Part des moins de 3 ans dans la population totale

Part des moins de 3 ans dans la population totale

Thème

Population

Sous-thème

Structure par âge


Moyenne régionale (2014)

4,63 %

I. Introduction
Les enfants âgés de moins de 3 ans représentent une tranche d'âges particulière. Ils ne sont pas encore présents dans le système scolaire et sont pris en charge essentiellement par leurs parents, par des proches ou par des structures d'accueil collectif. Ces très jeunes enfants ont donc des besoins particuliers qui se déclinent notamment en termes de structures d'accueil. L'analyse de la répartition de ces enfants sur le territoire bruxellois - liée à celle de leurs parents - peut mettre en évidence des quartiers où la demande est potentiellement plus élevée.

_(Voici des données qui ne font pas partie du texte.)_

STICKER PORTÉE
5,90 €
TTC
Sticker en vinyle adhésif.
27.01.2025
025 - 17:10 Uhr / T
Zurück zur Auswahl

II. Description de la carte

II.1. En 2014

En 2014, les enfants âgés de moins de 3 ans sont inégalement répartis sur l'ensemble du territoire. On observe une concentration plus élevée de ce groupe d'âges dans la zone du croissant pauvre qui s'étend de Bas Forest au quartier Chaussée de Haecht, en contournant le Pentagone par l'ouest.

Cette surreprésentation de ce groupe d'âges dans cette zone s'explique par plusieurs facteurs. D'une part, les jeunes ménages se concentrent dans les quartiers centraux de Bruxelles. Dès lors, le nombre de personnes susceptibles d'avoir un enfant en bas âge y est plus important que dans la seconde couronne. D'autre part, la zone du croissant pauvre compte un nombre particulièrement élevé de personnes de nationalité étrangère, notamment d'origine maghrébine et turque, lesquelles se distinguent par une fécondité plus élevée que la moyenne des Belges.

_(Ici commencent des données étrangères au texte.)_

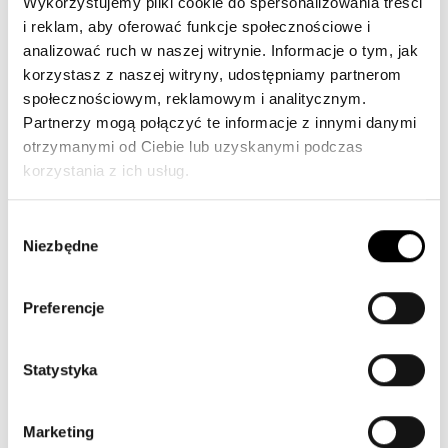
Wykorzystujemy pliki cookie do spersonalizowania treści
i reklam, aby oferować funkcje społecznościowe i
analizować ruch w naszej witrynie. Informacje o tym, jak
AM.INK
korzystasz z naszej witryny, udostępniamy partnerom
społecznościowym, reklamowym i analitycznym.
INKGRODA
Partnerzy mogą połączyć te informacje z innymi danymi
otrzymanymi od Ciebie lub uzyskanymi podczas
korzystania z ich usług.
GNIEWNA_DZIARA
Wybór
Niezbędne
zgody
DUZO.KROPEK.MALO.KRESEK
Preferencje
DOMINIKAMAZURR
Statystyka
MILKAKLUJE
Marketing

Les enfants de moins de 3 ans sont proportionnellement moins présents dans certains quartiers du Pentagone (Grand Place, Sablon), là où les familles sont peu nombreuses, et plus globalement dans les quartiers de la seconde couronne sud et est de la Région.

 

II.2. Évolution de 1981 à 2014

 

De 1981 à 2014, le poids relatif de ces jeunes enfants à Bruxelles a augmenté, passant de 3,5 % à 4,6 %. Cette croissance ne traduit pas une hausse de la fécondité mais serait plutôt liée à l'augmentation du nombre de jeunes adultes, par l'immigration internationale ainsi que par une migration plus tardive à l'extérieur de Bruxelles. Depuis des décennies, l'émigration bruxelloise concerne surtout de jeunes couples avec enfant(s) qui quittent la ville pour s'installer dans des communes voisines tout en continuant à exercer leur profession à Bruxelles. Les conditions socioéconomiques actuelles - crise énergétique, coût de l'immobilier, prolongement des études supérieures... - contraignent ces couples à retarder leur départ de la ville, à y mettre au monde leur(s) premier(s) enfant(s), ce qui renforce le poids démographique de ces derniers.

En 2015, la proportion des enfants de moins de 3 ans est plus élevée en Région bruxelloise (4,6 %) qu'elle ne l'est dans les deux autres régions du pays (3,2 % en Flandre et 3,3 % en Wallonie). Les écarts régionaux se renforceront dans l'avenir, car ces proportions diminuent en Flandre et en Wallonie, alors qu'elles augmentent à Bruxelles.

La répartition de ce groupe au sein de l'espace bruxellois ne se modifie guère de 1981 à 2014. Le fait le plus marquant est le renforcement de son poids relatif dans la zone du croissant pauvre (en 1981, les écarts y variaient de 4 % à 6,7 % et en 2014, l'intervalle s'étend de 4,4 % à 7,1 %).